Why else are we here in the body, if not to be joined to his own? This is not a novel teaching, by the way, but a basic and essential truth of the faith. It is at least as old as St. Paul, who, in his Letter to the Galatians, speaks for us all: “I have been crucified with Christ; it is no longer I who live, but Christ who lives in me; and the life I now live in the flesh I live by faith in the Son of God, who loved me and gave himself for me” (2:20).
That same teaching will later be found in St. Irenaeus of Lyons, Father of Western Theology. “Because of his boundless love,” he reminds us, “Jesus became what we are that he might make us to be what he is.”
More recently, we find it expressed in the writings of St. Elizabeth of the Trinity. “Spirit of Love,” she exclaims, “consuming fire, come down on me and effect in me another Incarnation of the Word. May I be to him another humanity in which he can renew his mystery.”
And, finally, we shall see it enshrined in the most clear and canonical way in the Catechism of the Catholic Church, where, in the very first Article we read: “God, infinitely perfect and blessed in himself, in a plan of sheer goodness freely created man to make him share in his own blessed life.”
Christianity, in other words, is replete with references to a God determined on divinizing those whom he first came to deliver, to rescue from sin and death. God has thus entered into our lives not merely to forgive the grit, but to glorify it. Not just to wipe away the wickedness, but to substitute himself in order to raise us up in a wholly new and radiant way. We are to shine like the very Son himself.
“People who keep on asking if they can’t lead a decent life without Christ, don’t know what life is about,” notes C.S. Lewis. “If they did, they would know that ‘a decent life’ is mere machinery compared with the thing we men are really made for. Morality is indispensable: but the Divine Life, which gives itself to us and which calls us to be gods, intends for us something in which morality will be swallowed up. We are to be re-made.”
And when the life of grace reaches far enough into the self, right down to the bottom of our being, concludes Lewis, “we shall find underneath it all a thing we have never yet imagined: a real Man, an ageless god, a son of God, strong, radiant, wise, beautiful, and drenched in joy.”

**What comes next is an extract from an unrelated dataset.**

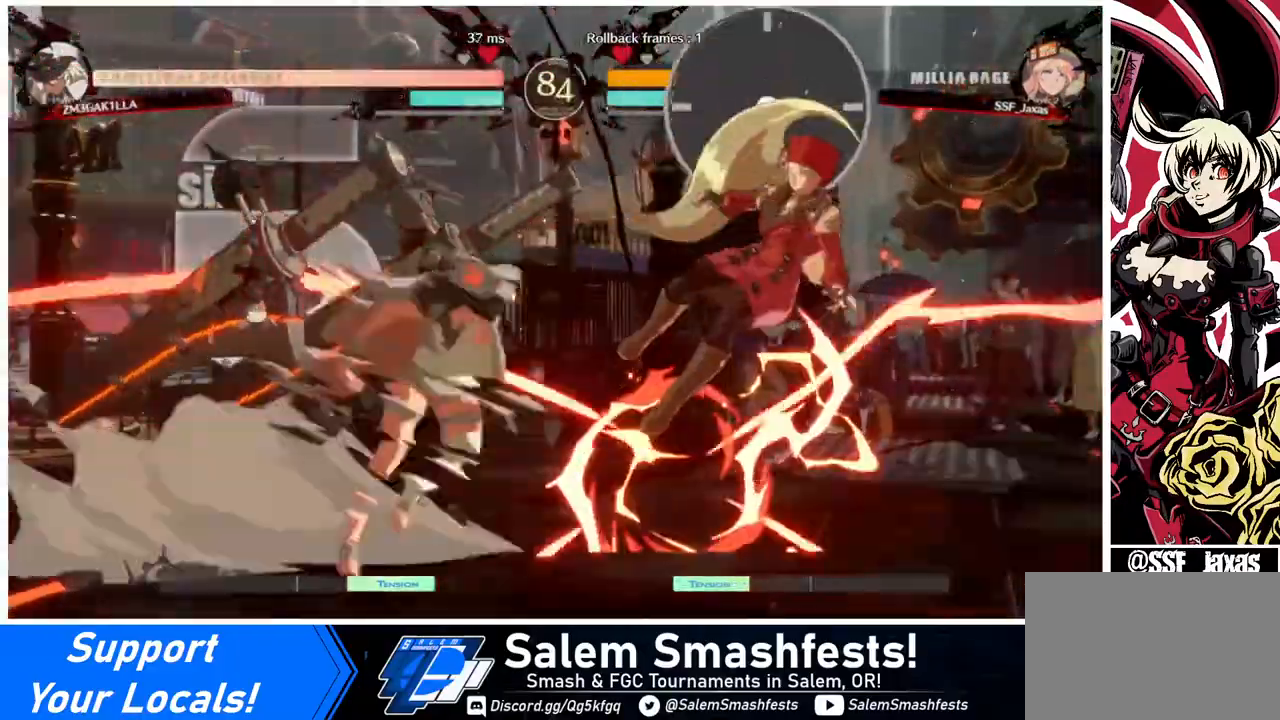
{"buttons": ["SQUARE", "DPAD_RIGHT"], "events": []}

Maybe we should try and imagine Christianity in terms of a story, or a musical composition, told in two movements, rather than a manual of the moral life. If we do, we shall at once see the theme of promised deification fairly bursting from every page. What happens in the first movement is that God’s Son falls out of heaven into the flesh of the human being Jesus, becoming truly one of us. Then, in the second, climactic movement, we see how in his self-emptying we are made full, that in his poverty we are made rich, in his weakness strong. In short, that the whole point of God’s becoming human is in order that we might become divine. His kenosis becomes the prelude to our theosis.

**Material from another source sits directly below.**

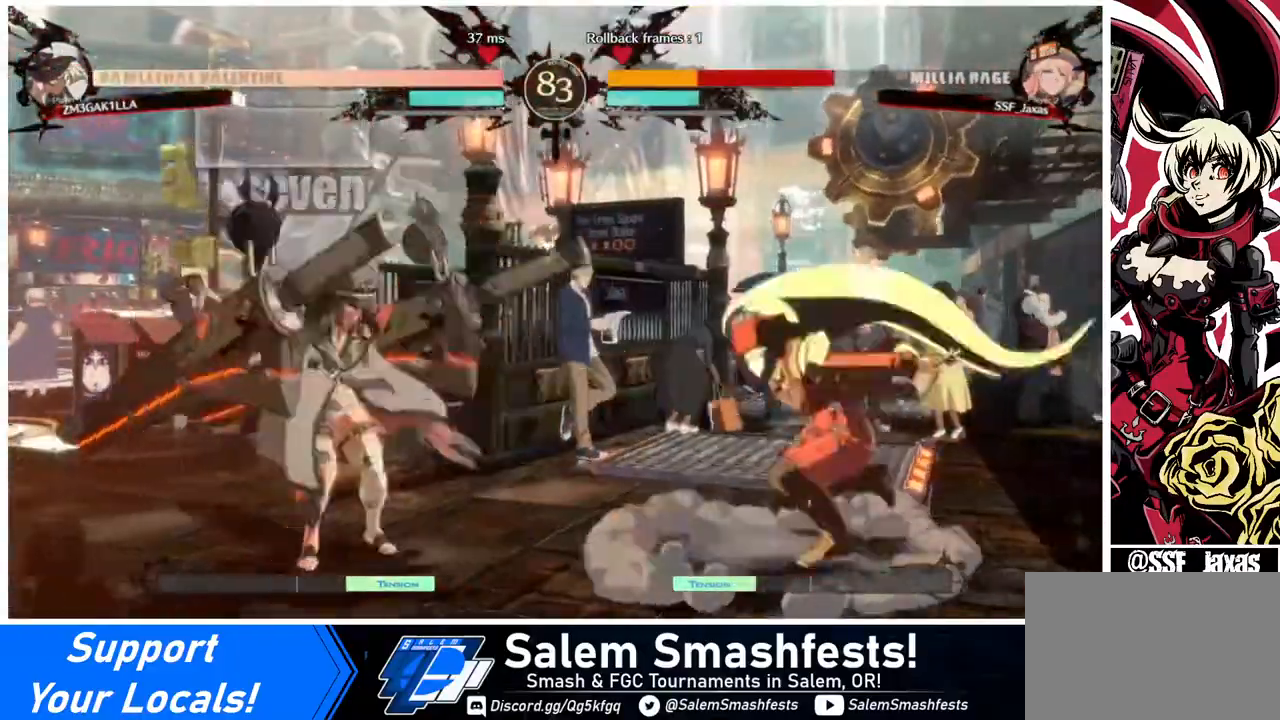
{"buttons": ["DPAD_RIGHT"], "events": [[120, "DPAD_DOWN", "up"], [280, "L1", "down"], [360, "L1", "up"]]}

Isn’t this the reality we encounter at the heart of every Mass? It is the Great Exchange, after all, so mysteriously signified by the silent prayer of priest and people, who together plead before God:
By the mystery of this water and wine may we come to share in the divinity of Christ who humbled himself to share in our humanity.
For this to happen, however, it is not enough that we remain mere passive spectators, untouched by the amazing spectacle unfolding on stage. Because while the action may originate with God, who not only wrote the script but is the star of the play, the part we play is not unimportant. “What I like best about our God,” says Chesterton, “is that he takes such an intense interest in his secondary characters.”
So, what is our part, the role we are to assume in order to make the play work, to produce a smash hit? Simple. Just give God everything. Hold nothing back. Give him permission to do his utmost in transforming your life. As Mother Teresa whispered to John O’Connor on his way up the aisle of St Patrick’s Cathedral to become New York’s next archbishop, “Give God permission!” It is all that matters, the only and ultimate thing that does matter: Allowing God to take on our humanity, right down to the very dregs, in order that that we might then take on his divinity.
“Hand over the whole natural self,” says Lewis (imagining how God might put it), “all the desires which you think innocent as well as the ones you think wicked — the whole outfit. I will
give you a new self instead. In fact, I will give you Myself: my own will shall become yours.”